→ **EXERCISE**
Go through the following data and transcribe exactly the stretch of lines from the one holding "cells display medium" to the one holding "is an image", both included.

→ **DATA EXTRACT**
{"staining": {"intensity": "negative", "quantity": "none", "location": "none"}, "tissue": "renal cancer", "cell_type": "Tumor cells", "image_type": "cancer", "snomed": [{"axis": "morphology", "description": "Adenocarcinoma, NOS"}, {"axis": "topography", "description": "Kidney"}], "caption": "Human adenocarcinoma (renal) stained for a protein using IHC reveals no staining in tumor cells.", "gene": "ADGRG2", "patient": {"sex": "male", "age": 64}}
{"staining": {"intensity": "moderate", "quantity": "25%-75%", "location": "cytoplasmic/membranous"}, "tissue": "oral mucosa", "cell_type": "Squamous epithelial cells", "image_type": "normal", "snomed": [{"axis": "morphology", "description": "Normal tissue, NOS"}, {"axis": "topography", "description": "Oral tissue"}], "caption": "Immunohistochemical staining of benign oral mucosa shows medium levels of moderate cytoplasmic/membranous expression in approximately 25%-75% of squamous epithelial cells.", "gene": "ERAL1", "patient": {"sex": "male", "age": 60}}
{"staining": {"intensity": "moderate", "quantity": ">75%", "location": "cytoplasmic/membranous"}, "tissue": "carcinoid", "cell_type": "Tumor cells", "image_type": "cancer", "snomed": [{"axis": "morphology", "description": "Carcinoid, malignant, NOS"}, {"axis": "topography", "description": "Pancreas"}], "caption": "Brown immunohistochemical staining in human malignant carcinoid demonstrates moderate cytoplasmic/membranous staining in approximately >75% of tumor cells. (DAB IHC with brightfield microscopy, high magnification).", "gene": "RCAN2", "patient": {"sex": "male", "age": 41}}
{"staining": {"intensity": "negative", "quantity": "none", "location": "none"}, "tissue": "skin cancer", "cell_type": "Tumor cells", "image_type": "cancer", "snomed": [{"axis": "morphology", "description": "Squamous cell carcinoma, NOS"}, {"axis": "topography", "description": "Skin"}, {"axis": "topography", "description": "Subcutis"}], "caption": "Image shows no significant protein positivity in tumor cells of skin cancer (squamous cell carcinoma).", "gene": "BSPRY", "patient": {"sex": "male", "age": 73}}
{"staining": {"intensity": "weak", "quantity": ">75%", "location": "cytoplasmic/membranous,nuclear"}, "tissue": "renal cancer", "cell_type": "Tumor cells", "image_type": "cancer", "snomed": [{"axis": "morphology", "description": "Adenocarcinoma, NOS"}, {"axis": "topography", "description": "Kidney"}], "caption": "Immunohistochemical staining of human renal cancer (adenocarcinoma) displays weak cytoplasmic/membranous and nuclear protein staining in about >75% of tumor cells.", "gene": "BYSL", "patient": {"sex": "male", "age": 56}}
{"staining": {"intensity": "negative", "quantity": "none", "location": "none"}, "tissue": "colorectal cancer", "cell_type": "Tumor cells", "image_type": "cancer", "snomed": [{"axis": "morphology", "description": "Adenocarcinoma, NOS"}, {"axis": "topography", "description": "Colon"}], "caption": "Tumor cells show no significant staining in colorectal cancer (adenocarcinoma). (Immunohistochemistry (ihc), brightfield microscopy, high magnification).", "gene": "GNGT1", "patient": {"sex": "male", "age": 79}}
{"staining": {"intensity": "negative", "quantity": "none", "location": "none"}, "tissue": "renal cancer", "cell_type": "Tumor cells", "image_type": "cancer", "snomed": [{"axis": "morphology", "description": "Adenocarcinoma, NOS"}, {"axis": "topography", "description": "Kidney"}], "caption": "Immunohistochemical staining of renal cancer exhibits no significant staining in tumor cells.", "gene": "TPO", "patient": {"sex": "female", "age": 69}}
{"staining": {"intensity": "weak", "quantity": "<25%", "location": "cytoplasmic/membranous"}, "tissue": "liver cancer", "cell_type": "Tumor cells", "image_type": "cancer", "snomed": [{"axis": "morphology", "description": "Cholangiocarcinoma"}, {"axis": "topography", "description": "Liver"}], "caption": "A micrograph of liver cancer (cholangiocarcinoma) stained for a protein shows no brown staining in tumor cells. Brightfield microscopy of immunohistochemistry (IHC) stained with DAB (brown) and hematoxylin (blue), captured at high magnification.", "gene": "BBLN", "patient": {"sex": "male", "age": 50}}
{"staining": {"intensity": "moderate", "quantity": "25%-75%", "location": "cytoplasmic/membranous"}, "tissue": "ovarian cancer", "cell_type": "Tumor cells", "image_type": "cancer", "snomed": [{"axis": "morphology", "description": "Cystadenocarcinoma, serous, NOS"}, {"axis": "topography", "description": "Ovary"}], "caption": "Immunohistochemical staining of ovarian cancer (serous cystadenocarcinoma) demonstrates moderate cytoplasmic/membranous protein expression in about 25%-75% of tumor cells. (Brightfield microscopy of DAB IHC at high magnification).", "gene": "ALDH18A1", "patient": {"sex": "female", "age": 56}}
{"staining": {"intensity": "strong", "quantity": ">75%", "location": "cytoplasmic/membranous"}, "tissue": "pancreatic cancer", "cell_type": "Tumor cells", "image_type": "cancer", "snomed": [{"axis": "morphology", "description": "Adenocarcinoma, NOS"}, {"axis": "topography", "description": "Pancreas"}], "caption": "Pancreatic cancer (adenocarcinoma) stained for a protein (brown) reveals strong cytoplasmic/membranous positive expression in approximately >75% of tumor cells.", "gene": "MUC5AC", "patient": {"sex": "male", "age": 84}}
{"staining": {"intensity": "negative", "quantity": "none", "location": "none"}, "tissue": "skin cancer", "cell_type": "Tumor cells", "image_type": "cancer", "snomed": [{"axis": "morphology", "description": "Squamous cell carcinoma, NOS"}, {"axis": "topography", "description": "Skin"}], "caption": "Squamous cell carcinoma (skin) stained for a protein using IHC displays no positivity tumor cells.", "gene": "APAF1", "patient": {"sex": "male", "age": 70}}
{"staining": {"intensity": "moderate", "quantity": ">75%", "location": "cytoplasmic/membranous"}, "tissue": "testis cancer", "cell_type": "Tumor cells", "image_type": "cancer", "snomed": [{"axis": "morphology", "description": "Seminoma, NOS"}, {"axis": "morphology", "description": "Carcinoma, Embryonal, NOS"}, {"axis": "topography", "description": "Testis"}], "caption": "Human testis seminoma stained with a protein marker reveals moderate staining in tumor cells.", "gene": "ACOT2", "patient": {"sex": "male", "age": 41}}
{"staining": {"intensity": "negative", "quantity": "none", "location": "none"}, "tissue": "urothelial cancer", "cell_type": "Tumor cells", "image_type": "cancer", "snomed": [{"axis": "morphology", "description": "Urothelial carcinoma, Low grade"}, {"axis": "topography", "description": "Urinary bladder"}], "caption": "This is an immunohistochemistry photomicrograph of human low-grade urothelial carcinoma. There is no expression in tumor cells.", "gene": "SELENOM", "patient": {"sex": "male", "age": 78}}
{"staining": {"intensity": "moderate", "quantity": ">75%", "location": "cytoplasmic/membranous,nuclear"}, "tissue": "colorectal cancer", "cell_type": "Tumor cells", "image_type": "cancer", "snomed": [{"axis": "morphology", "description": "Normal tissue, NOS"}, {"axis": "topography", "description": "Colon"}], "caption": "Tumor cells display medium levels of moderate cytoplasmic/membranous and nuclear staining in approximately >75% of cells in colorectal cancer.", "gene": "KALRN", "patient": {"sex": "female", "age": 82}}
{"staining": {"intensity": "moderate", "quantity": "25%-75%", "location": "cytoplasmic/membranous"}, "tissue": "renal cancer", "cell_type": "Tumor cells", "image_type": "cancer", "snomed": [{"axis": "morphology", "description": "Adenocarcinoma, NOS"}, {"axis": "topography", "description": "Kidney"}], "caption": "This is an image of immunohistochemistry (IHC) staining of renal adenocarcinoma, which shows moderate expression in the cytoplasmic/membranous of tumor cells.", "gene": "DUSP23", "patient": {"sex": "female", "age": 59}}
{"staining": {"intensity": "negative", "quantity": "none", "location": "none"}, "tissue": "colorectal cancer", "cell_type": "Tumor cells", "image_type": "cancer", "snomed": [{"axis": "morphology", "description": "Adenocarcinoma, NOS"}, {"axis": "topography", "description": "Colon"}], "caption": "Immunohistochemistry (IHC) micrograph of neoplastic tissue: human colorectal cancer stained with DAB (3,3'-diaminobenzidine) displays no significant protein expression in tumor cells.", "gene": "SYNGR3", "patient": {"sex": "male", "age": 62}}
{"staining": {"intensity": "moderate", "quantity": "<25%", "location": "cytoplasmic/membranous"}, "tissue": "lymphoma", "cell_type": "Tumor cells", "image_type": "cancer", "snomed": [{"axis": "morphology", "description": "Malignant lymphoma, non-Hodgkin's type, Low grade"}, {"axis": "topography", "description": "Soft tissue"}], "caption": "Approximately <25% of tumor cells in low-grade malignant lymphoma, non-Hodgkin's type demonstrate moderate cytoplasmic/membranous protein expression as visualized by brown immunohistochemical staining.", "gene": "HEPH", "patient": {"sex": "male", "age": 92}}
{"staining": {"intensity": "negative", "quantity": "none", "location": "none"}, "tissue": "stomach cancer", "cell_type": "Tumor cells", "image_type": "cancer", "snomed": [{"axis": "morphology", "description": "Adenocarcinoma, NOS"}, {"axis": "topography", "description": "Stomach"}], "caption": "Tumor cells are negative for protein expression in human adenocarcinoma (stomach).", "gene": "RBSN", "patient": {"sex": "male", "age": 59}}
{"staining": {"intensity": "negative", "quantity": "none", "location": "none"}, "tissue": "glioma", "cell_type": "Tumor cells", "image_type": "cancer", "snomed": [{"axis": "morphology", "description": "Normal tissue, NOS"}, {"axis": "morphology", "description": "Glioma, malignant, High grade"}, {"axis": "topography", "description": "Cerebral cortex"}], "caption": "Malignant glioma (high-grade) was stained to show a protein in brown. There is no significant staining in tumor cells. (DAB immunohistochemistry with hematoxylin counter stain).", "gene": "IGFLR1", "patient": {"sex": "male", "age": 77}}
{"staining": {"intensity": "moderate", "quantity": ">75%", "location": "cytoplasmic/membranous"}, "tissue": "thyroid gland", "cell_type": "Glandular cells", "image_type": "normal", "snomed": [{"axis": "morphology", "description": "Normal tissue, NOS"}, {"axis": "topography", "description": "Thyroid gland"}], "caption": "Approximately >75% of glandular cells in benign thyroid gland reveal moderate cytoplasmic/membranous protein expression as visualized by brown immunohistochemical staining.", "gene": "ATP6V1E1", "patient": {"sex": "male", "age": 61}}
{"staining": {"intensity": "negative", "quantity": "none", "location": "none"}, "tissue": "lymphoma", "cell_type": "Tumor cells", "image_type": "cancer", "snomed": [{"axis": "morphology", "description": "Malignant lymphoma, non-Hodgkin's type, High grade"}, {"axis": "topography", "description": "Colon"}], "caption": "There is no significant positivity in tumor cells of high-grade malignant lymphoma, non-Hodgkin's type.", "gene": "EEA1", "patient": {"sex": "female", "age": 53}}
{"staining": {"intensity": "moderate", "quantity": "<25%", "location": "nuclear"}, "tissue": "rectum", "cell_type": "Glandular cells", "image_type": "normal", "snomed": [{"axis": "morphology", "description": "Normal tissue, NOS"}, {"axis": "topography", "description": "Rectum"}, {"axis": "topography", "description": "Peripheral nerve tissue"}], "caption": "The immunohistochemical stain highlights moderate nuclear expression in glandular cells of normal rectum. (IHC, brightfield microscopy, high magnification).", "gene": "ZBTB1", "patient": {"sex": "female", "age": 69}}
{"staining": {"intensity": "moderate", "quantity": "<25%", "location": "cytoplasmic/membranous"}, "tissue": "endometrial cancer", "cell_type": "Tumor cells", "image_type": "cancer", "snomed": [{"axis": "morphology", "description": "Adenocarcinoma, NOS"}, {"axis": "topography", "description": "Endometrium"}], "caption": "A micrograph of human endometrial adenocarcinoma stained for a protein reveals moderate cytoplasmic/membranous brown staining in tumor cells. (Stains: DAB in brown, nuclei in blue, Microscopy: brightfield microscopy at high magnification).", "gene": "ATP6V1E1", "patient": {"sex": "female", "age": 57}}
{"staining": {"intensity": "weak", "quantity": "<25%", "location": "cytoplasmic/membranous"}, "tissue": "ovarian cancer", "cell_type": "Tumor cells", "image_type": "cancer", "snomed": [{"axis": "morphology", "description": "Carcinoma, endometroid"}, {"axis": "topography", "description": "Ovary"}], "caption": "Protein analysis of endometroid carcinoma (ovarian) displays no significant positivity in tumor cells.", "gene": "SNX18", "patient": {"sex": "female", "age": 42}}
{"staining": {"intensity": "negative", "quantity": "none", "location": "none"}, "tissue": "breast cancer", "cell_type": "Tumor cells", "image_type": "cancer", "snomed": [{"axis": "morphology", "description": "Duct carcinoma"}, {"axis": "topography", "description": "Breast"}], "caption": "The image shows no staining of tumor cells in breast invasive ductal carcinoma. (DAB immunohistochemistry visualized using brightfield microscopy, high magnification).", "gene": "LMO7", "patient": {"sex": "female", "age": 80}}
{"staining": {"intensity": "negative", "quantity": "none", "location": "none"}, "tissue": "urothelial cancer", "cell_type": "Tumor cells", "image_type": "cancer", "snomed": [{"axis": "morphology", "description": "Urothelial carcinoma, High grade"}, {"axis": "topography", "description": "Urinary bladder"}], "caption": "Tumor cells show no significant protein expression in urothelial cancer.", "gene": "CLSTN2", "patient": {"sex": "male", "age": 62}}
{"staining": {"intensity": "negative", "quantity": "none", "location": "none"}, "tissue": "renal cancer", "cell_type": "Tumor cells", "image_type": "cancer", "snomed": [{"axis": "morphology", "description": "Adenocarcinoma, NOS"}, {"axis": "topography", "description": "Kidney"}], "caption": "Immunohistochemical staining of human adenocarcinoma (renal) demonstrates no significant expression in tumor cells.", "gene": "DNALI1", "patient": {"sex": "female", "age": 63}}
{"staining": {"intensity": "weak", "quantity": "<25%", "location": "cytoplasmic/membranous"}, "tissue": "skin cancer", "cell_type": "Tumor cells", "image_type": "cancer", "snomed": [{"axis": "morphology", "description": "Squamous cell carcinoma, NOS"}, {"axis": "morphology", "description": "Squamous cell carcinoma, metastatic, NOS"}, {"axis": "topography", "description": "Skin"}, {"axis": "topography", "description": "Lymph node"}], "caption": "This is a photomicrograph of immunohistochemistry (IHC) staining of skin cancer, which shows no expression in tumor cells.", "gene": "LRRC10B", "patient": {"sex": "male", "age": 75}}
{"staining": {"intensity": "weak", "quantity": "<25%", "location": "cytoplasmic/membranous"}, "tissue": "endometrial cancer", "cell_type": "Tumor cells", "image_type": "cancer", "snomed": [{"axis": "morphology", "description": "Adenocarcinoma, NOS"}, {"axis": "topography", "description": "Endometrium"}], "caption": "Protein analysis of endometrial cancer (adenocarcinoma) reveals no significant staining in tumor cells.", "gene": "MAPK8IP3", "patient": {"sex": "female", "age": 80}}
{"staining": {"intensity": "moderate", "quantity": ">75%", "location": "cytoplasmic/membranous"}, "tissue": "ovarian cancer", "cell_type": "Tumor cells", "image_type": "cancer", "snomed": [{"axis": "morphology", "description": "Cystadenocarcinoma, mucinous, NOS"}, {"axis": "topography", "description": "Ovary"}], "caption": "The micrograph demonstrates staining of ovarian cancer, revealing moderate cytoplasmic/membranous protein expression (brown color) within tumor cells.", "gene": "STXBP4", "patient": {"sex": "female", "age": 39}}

→ **SOLUTION FOR THIS TASK**
{"staining": {"intensity": "moderate", "quantity": ">75%", "location": "cytoplasmic/membranous,nuclear"}, "tissue": "colorectal cancer", "cell_type": "Tumor cells", "image_type": "cancer", "snomed": [{"axis": "morphology", "description": "Normal tissue, NOS"}, {"axis": "topography", "description": "Colon"}], "caption": "Tumor cells display medium levels of moderate cytoplasmic/membranous and nuclear staining in approximately >75% of cells in colorectal cancer.", "gene": "KALRN", "patient": {"sex": "female", "age": 82}}
{"staining": {"intensity": "moderate", "quantity": "25%-75%", "location": "cytoplasmic/membranous"}, "tissue": "renal cancer", "cell_type": "Tumor cells", "image_type": "cancer", "snomed": [{"axis": "morphology", "description": "Adenocarcinoma, NOS"}, {"axis": "topography", "description": "Kidney"}], "caption": "This is an image of immunohistochemistry (IHC) staining of renal adenocarcinoma, which shows moderate expression in the cytoplasmic/membranous of tumor cells.", "gene": "DUSP23", "patient": {"sex": "female", "age": 59}}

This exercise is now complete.